Healthcare for the poor

The version of universal catastrophic coverage described by Hagopian and Goldman would not extend to people now covered by Medicaid. However, healthcare for the poor would be affected indirectly.

In particular UCC would mesh seamlessly with Medicaid, since anyone not on Medicaid or Medicare would automatically be covered. There would no longer be acoverage gap, as there is in many states under the ACA. If workers on Medicaid got new jobs or promotions that raised their income above the Medicaid limit, the transition would be painless, since the UCC deductible for households just above the Medicaid cutoff would be low. The tremendous work disincentive that now exists for workers approaching the Medicaid “cliff” would disappear. As explained here, low-wage workers in non-expansion states now face a situation where earning even one dollar more can cost them thousands of dollars in Medicaid benefits, but still leave them below the income threshold for ACA subsidies.

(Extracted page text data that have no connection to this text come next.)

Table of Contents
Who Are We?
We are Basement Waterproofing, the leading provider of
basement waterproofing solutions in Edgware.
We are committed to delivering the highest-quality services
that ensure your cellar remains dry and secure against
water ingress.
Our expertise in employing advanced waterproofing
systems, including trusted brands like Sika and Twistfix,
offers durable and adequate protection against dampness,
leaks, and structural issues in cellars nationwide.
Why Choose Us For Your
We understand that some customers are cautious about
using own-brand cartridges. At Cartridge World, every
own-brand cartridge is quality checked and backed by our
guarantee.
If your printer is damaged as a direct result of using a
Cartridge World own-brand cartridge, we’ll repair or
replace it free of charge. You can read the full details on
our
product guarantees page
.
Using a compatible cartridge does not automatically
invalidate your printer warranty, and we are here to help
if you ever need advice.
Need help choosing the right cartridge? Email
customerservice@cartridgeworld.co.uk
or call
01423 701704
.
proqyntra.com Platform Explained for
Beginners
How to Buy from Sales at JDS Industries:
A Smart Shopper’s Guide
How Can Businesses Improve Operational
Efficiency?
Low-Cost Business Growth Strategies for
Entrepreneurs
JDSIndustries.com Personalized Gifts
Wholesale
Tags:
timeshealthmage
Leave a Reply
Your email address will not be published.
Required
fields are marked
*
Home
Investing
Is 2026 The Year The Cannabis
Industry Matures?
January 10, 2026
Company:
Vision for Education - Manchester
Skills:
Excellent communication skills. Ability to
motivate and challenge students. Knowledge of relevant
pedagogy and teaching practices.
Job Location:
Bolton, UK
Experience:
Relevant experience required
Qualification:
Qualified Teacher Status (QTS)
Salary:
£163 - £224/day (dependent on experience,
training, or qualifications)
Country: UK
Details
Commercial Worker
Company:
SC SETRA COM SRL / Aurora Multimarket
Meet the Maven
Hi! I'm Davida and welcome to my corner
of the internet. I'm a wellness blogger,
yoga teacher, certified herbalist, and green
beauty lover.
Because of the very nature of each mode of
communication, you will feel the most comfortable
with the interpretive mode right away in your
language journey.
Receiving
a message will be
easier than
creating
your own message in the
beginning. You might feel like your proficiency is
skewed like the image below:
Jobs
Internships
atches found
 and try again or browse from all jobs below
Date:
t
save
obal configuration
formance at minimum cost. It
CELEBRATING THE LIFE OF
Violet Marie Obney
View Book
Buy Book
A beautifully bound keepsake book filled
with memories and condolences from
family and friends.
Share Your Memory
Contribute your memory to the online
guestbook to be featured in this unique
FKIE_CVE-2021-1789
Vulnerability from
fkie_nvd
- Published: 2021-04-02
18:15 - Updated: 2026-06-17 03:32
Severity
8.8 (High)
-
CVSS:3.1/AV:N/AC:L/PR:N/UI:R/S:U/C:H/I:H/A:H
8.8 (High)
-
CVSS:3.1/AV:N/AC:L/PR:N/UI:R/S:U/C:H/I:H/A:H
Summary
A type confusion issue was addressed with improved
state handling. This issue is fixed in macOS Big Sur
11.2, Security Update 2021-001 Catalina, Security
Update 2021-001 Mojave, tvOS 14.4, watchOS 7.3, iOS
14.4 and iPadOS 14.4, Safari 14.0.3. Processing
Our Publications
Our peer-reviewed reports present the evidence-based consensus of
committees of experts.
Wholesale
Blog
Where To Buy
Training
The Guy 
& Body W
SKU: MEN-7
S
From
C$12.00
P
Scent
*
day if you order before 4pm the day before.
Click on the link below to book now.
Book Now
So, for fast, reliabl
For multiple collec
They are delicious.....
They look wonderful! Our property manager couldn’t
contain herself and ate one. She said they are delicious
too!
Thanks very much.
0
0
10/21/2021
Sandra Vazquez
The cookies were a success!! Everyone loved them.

There is also another way that Medicaid could be integrated with UCC. Under the Hagopian-Goldman version of UCC, the deductible for families with income below the poverty level would be zero. That raises the possibility that individual states could be permitted to use their share of Medicaid dollars to buy UCC policies for low-income or disabled individuals in place of traditional Medicaid. Adoption of such a policy by many or all states would eliminate the barriers that Medicaid now poses to interstate labor mobility for low-income workers. By making it easier for individuals with modest skills to move to a new state to work their way out of poverty, such a policy would ultimately reduce the total Medicaid case load. (See here for further discussion of Medicaid and interstate labor mobility.)

Keeping promises

To date, Republicans have been unable to keep their promise to replace the ACA with a new system that provides affordable healthcare security to all families, with maximum individual control over personal medical choices. Any hope of doing depends on their openness to new thinking. It is time for universal catastrophic coverage to make the transition from its status as a promising idea of conservative intellectuals to a mainstream policy option that could attract real bipartisan support.